Cold winters, short spring and long hot summers usually stretch into an extended Indian summer. The warm days followed by cool nights in autumn bring morning mists necessary for the Botrytis. The humidity originates from the nearby rivers Bodrog and Tisza, as well as marshy land on the edge of the Great Hungarian Plain. 


The Disznókő estate is among the warmest in the region.

-  heated by constant summer warmth rising off the Great Plain to the south,

-  protected from cold winter winds by the Zemplén Mountains to the north,

It benefits from the predominant east-west air movement shrivelling the aszú grapes. 


Plenty of sun on the mainly south, south-west, south-east facing plots of the Disznókő estate. 


135 to 220m above sea level. Though it may not seem particularly high, the height is gained in a very short distance from the Great Hungarian Plain immediately in front which lies at only around 80m.
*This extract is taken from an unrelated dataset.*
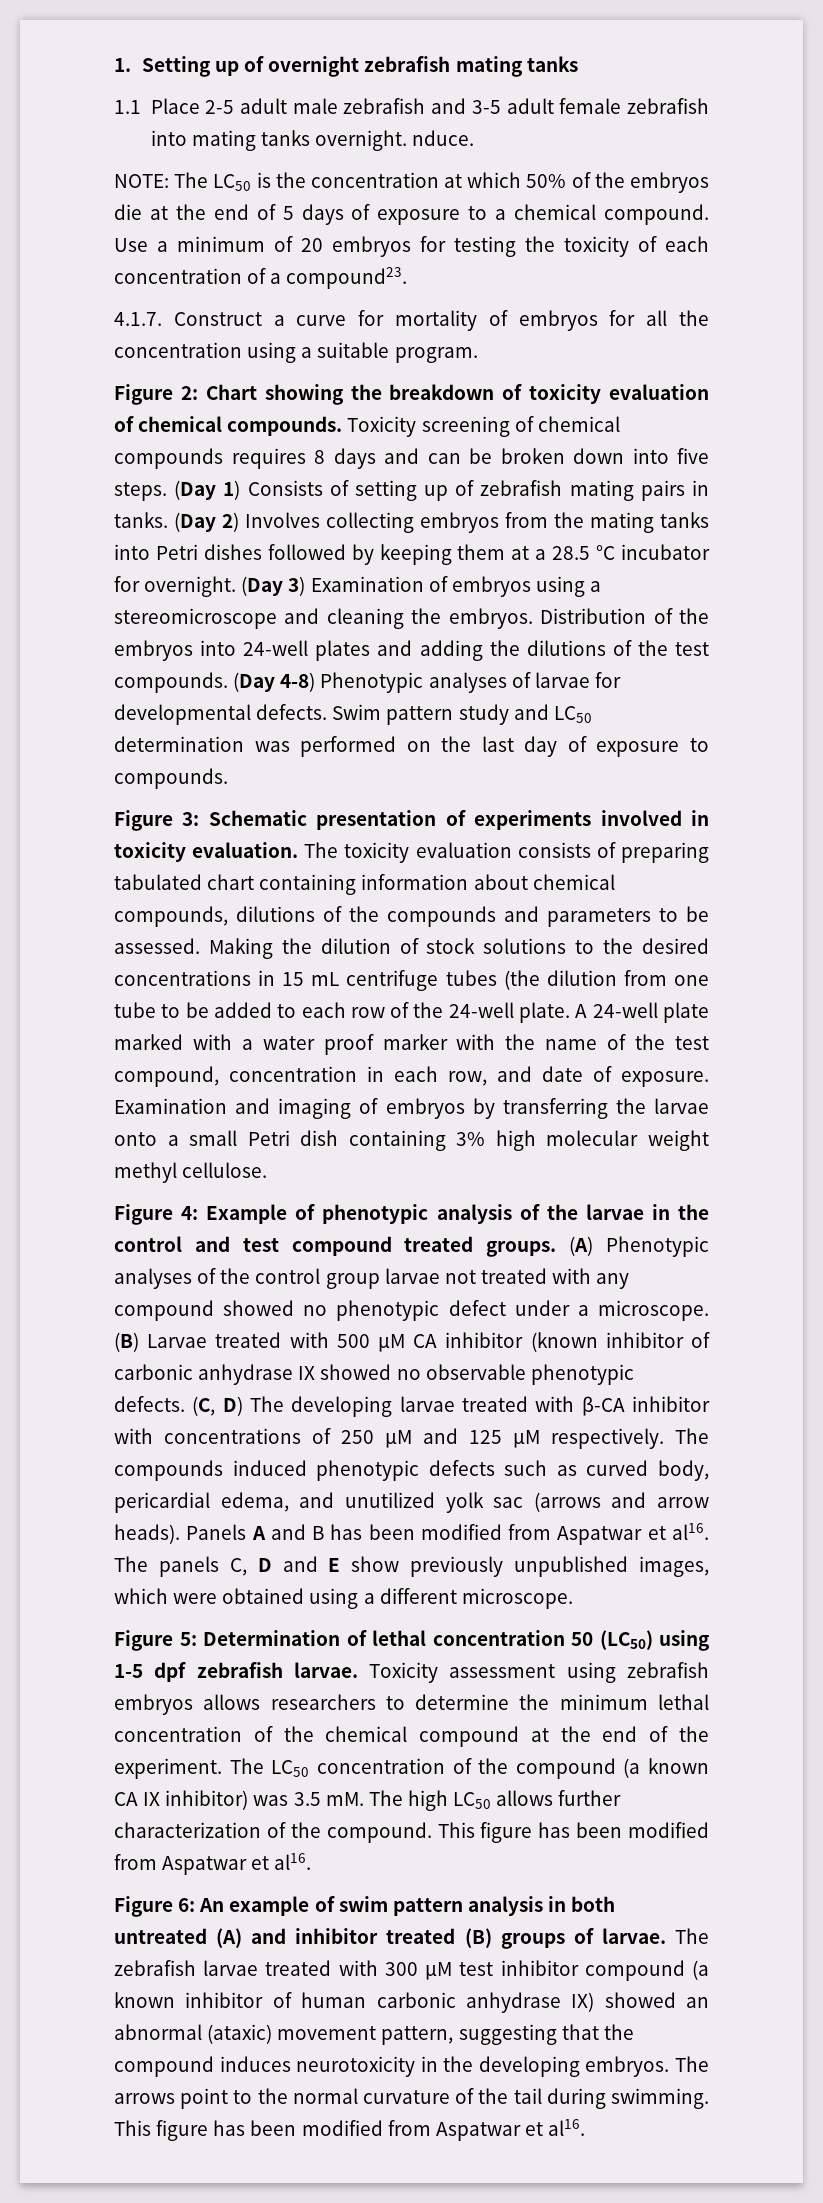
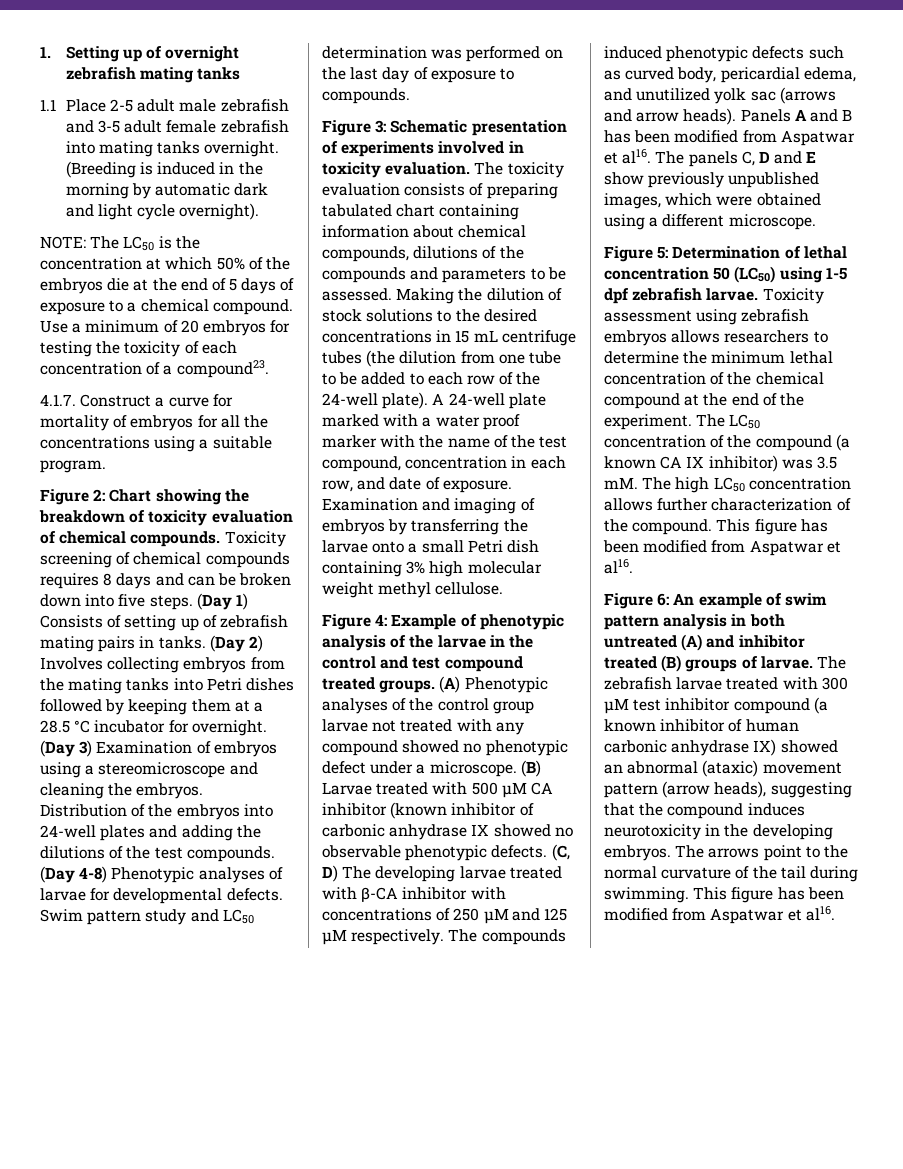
[412,130,475,146] nduce. -> [65,161,263,178] [65,183,269,199] [65,203,260,220] (Breeding is induced in the morning by automatic dark and light cycle overnight).
[114,342,242,358] concentration -> [40,436,150,449] concentrations
[519,1002,571,1023] plate. -> [382,392,429,409] plate).
(492, 1800) none -> [748,477,851,490] concentration
[381,2026,454,2045] pattern, -> [604,781,767,798] pattern (arrow heads),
The vineyards are quite steep and held by terraces.


The characteristic soil within the Disznókő estate is a clay soil, settled on rhyolite and rhyolite tuff, a volcanic rock rich in minerals. It has an excellent structure with an ideal water retaining ability and warms up easily to radiate heat towards the vines. The soil has a neutral pH and a well-balanced nutrition content. The rich mineral content of the volcanic soil adds a unique “fire” to our wines.